YOUR INSTRUCTIONS:
Pull out each line in the rows below that contains the word "nearest", and list those lines one per line.

(Dataset entries)

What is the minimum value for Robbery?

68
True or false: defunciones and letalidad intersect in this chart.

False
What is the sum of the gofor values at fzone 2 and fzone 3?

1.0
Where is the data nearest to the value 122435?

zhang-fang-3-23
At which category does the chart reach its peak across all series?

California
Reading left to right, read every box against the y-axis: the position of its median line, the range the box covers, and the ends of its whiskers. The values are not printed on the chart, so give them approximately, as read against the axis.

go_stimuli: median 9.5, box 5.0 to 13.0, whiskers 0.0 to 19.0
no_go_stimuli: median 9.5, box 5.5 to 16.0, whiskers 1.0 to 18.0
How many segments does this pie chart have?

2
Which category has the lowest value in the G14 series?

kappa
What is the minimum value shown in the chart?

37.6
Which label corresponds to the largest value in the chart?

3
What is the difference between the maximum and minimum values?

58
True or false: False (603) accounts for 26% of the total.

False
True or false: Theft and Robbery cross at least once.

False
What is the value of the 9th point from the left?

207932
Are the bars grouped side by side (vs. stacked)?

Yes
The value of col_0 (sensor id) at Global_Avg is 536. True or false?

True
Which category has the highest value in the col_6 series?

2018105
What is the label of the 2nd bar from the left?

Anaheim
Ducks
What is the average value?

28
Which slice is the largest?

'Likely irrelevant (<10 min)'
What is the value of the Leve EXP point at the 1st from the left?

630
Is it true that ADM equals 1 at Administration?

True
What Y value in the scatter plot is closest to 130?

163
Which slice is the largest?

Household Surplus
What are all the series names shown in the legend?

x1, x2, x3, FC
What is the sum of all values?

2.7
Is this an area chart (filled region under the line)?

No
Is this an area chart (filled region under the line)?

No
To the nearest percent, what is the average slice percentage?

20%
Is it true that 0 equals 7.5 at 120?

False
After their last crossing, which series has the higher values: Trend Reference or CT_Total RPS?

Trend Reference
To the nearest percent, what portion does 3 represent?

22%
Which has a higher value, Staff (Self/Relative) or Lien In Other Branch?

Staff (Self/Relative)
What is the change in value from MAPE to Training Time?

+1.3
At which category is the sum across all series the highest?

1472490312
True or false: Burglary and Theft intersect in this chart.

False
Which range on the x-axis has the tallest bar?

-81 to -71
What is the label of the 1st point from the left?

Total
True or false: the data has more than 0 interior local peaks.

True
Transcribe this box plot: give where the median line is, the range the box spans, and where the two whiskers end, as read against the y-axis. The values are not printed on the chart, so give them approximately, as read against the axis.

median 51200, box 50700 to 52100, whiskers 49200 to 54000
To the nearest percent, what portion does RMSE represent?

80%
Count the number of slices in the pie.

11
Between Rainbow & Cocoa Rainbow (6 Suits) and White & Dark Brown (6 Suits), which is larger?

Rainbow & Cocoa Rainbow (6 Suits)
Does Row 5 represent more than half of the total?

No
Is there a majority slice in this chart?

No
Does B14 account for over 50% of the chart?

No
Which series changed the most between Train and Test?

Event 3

SOLUTION TO THIS TASK:
Where is the data nearest to the value 122435?
To the nearest percent, what is the average slice percentage?
To the nearest percent, what portion does 3 represent?
To the nearest percent, what portion does RMSE represent?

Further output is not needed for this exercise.